> _Selected extract_
Node.js (File System) - Server/Desktop Applications
import { createFileSystemAdapter } from 'cilantro-sdk/helpers';
const storage = createFileSystemAdapter('./device-keys');
// Under the hood:
// - Keys stored as JSON files in specified directory
// - File structure: ./device-keys/{keyId}.json
// - File permissions: 0600 (owner read/write only)
// - Works in Node.js and Electron apps
File Structure:
./device-keys/
├── 550e8400-e29b-41d4-a716-446655440000.json
├── 7a3f9c2d-8b4e-42a1-9d6c-e5f8a1b2c3d4.json
└── metadata.json
Security Features:
- Creates directory with 0700 permissions (owner only)
- Writes files with 0600 permissions (owner read/write)
- Validates file integrity on read
- Atomic writes (write to temp, then rename)
Best for:
- Desktop Electron apps
- Node.js CLI tools
- Server-side key management
- Local development
In-Memory (Testing/Temporary)

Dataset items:
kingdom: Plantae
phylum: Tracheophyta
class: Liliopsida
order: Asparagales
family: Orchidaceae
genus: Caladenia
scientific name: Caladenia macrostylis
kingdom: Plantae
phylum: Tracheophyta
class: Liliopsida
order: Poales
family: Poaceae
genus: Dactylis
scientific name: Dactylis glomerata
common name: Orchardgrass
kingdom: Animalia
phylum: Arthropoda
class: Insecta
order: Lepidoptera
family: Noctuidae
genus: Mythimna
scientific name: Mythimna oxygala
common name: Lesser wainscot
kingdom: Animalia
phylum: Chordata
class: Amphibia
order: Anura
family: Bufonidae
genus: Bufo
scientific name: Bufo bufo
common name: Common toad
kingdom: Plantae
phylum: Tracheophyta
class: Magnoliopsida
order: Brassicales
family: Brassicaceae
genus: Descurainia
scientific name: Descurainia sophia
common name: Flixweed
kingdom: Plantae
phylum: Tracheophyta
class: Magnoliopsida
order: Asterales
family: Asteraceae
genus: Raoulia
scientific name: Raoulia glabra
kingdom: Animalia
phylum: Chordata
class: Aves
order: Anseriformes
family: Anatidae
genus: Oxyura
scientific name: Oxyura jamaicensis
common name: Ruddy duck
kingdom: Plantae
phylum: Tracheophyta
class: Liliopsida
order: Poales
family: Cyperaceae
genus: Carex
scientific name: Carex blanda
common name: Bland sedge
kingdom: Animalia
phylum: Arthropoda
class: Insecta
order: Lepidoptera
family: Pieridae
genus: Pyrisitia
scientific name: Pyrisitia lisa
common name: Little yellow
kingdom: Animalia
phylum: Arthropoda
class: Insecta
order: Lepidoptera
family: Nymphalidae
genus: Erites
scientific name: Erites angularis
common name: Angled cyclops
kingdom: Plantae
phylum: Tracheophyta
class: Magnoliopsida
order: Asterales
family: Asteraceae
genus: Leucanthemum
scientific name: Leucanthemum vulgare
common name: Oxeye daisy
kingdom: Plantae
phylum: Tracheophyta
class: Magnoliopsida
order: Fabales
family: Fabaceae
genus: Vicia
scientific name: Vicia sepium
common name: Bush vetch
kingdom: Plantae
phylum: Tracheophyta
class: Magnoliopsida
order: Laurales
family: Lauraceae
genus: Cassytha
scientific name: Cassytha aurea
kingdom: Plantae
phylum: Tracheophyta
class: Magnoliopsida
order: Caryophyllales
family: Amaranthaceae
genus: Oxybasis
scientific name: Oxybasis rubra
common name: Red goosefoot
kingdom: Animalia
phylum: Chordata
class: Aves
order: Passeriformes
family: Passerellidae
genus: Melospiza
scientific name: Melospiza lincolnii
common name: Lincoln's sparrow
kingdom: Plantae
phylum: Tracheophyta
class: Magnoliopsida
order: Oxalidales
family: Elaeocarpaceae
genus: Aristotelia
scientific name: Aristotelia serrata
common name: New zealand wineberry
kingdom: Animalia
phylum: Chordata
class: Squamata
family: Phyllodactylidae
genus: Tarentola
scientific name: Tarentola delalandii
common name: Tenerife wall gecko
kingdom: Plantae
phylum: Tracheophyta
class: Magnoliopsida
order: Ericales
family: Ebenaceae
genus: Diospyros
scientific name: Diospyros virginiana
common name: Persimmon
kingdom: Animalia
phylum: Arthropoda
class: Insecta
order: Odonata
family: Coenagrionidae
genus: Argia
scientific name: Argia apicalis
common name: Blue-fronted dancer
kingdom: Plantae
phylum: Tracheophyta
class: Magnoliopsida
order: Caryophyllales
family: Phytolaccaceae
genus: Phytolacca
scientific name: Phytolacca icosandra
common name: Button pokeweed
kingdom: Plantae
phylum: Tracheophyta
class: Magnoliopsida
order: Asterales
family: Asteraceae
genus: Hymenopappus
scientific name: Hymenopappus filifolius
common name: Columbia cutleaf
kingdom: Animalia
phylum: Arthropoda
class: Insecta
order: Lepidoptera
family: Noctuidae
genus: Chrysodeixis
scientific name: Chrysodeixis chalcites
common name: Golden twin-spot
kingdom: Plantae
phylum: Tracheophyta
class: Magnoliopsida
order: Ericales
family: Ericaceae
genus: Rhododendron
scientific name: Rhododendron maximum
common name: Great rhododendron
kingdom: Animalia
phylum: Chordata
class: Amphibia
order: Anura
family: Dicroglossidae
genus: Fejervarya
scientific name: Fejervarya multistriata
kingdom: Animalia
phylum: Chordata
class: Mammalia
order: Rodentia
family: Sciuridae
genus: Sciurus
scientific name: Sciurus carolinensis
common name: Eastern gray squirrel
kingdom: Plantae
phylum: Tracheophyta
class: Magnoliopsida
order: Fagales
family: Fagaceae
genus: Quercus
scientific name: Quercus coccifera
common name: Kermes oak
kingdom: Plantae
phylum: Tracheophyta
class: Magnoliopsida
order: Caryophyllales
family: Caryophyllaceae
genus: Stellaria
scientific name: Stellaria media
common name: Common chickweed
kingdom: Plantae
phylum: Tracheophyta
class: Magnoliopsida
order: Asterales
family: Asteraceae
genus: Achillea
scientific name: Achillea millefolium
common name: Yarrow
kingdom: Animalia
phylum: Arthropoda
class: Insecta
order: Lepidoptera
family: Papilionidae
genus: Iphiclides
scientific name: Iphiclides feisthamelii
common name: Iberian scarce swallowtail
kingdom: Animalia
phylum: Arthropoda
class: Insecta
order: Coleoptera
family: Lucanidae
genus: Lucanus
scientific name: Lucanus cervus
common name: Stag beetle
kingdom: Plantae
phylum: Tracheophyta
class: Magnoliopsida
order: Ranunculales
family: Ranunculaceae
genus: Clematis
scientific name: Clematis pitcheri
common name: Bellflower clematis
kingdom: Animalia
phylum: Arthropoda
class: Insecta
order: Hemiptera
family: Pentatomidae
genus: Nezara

> _Prompt A_
According to the Node.js file system storage section, what permissions does the adapter set when it creates the key directory?
> _Prompt B_
Transcribe the Node.js file system storage section, starting at "- Writes files" and ending at "In-Memory (Testing/Temporary)".
> _Prompt C_
Go on with the Node.js key storage documentation, picking up after its last line.

> _Task result A_
0700 permissions (owner only).

> _Task result B_
- Writes files with 0600 permissions (owner read/write)
- Validates file integrity on read
- Atomic writes (write to temp, then rename)
Best for:
- Desktop Electron apps
- Node.js CLI tools
- Server-side key management
- Local development
In-Memory (Testing/Temporary)

> _Task result C_
import { createMemoryAdapter } from 'cilantro-sdk/helpers';
const storage = createMemoryAdapter();
// Under the hood:
// - Keys stored in JavaScript Map object
// - Cleared when process exits
// - No persistence
// - Perfect for testing
Use Cases:
- ✅ Unit tests
- ✅ Integration tests
- ✅ Temporary sessions
- ✅ Development/debugging
- ❌ Production (keys lost on restart!)
Using Device Keys - Quick Start
Email Signer with Device Keys
import {
createEmailSignerHelper,
getEmailSignerKeypair,
createLocalStorageAdapter
} from 'cilantro-sdk/helpers';
// Step 1: Create storage adapter
const storage = createLocalStorageAdapter();
// Step 2: Create email signer (device key generated automatically)
const signer = await createEmailSignerHelper('wallet-id', {
email: 'user@example.com',
deviceKeyManager: storage
});
console.log('Email signer created:', signer.signerId);
// Step 3: Get keypair for signing (with caching)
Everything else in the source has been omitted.